Reputation: 21
public async Task UploadParquetFromObjects<T>(string fileName, T objects)
{
var stringJson = JArray.FromObject(objects).ToString();
var parsedJson = ChoJSONReader.LoadText(stringJson);
var desBlob = blobClient.GetBlockBlobClient(fileName);
using (var outStream = await desBlob.OpenWriteAsync(true).ConfigureAwait(false))
using (ChoParquetWriter parser = new ChoParquetWriter(outStream))
{
parser.Write(parsedJson);
}
}
I'm using this code to send some data to a file on an Azure Blob Storage. At first, it worked fine, it created the file, put some information on it and it was readable, but with some investigation, it only write a fraction of the data I send. For example, I send a list of 15 items and it only writes 3. I tried different datasets, with different sizes and composed of different objects, the writer varies on the number of registers written, but it never gets to 100%.
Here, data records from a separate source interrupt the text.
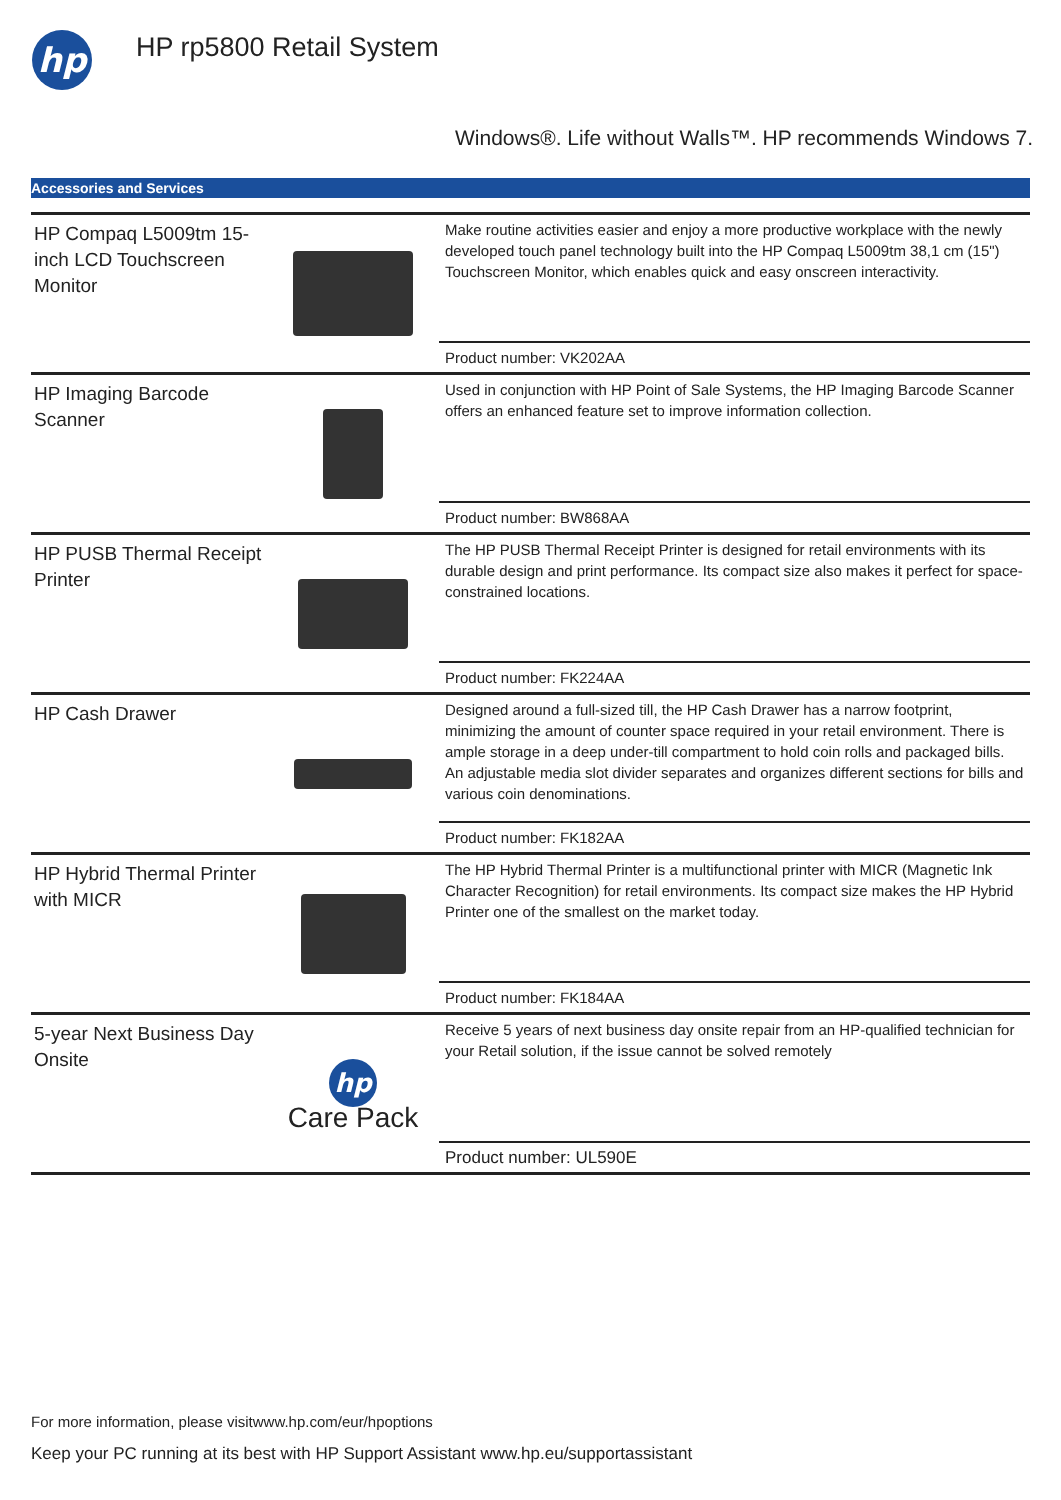hp
HP rp5800 Retail System
Windows®. Life without Walls™. HP recommends Windows 7.
Accessories and Services
| HP Compaq L5009tm 15-inch LCD Touchscreen Monitor | | Make routine activities easier and enjoy a more productive workplace with the newly developed touch panel technology built into the HP Compaq L5009tm 38,1 cm (15") Touchscreen Monitor, which enables quick and easy onscreen interactivity. |
| | | Product number: VK202AA |
| HP Imaging Barcode Scanner | | Used in conjunction with HP Point of Sale Systems, the HP Imaging Barcode Scanner offers an enhanced feature set to improve information collection. |
| | | Product number: BW868AA |
| HP PUSB Thermal Receipt Printer | | The HP PUSB Thermal Receipt Printer is designed for retail environments with its durable design and print performance. Its compact size also makes it perfect for space-constrained locations. |
| | | Product number: FK224AA |
| HP Cash Drawer | | Designed around a full-sized till, the HP Cash Drawer has a narrow footprint, minimizing the amount of counter space required in your retail environment. There is ample storage in a deep under-till compartment to hold coin rolls and packaged bills. An adjustable media slot divider separates and organizes different sections for bills and various coin denominations. |
| | | Product number: FK182AA |
| HP Hybrid Thermal Printer with MICR | | The HP Hybrid Thermal Printer is a multifunctional printer with MICR (Magnetic Ink Character Recognition) for retail environments. Its compact size makes the HP Hybrid Printer one of the smallest on the market today. |
| | | Product number: FK184AA |
| 5-year Next Business Day Onsite | hp Care Pack | Receive 5 years of next business day onsite repair from an HP-qualified technician for your Retail solution, if the issue cannot be solved remotely |
| | | Product number: UL590E |
For more information, please visitwww.hp.com/eur/hpoptions
Keep your PC running at its best with HP Support Assistant www.hp.eu/supportassistant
Am I doing something wrong?
Upvotes: 1
Views: 320
Reputation: 6332
This issue is being tracked and addressed in GitHub issues section.
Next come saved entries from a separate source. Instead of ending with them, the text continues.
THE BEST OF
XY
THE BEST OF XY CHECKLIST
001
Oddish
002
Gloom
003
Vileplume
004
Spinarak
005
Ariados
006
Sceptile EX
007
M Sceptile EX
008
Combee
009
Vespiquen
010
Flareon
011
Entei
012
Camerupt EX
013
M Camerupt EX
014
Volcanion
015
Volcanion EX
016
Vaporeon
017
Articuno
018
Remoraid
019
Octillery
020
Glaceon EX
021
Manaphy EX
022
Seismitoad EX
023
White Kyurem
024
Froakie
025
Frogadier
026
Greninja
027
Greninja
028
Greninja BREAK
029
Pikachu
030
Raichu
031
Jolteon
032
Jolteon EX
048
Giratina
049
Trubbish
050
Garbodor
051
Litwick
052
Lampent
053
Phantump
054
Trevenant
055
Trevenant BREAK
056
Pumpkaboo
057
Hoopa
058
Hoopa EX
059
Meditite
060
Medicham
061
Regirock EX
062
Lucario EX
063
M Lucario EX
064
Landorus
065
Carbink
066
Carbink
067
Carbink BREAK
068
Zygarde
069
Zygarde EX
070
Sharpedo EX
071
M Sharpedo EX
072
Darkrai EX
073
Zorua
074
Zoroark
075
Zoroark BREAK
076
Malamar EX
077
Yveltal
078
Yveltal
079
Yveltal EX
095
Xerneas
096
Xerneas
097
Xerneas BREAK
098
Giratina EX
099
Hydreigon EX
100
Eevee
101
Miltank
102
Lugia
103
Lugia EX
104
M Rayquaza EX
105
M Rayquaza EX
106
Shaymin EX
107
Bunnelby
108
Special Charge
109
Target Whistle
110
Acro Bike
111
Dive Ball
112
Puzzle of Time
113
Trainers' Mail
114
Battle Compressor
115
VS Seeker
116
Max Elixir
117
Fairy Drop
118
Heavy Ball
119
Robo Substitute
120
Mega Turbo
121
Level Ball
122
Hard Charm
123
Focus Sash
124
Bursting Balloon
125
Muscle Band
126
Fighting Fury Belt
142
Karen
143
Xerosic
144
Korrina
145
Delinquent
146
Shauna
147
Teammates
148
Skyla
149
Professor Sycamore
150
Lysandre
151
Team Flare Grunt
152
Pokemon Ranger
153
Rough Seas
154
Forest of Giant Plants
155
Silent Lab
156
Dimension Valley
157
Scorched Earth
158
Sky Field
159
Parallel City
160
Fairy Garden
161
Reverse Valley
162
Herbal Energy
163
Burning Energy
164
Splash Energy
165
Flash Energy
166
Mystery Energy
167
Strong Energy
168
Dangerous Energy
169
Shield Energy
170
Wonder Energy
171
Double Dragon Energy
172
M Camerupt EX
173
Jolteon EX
https://github.com/Cinchoo/ChoETL/issues/230
The issue was the input JSON has inconsistent members, hence missing datetime members are set as null by JSON reader. Parquet writer couldn't handle such null datetime values. Applied fix.
Sample fiddle: https://dotnetfiddle.net/PwxNWX
Packages used:
ChoETL.JSON.Core v1.2.1.49 (beta2)
ChoETL.Parquet v1.0.1.23 (beta6)
Upvotes: 0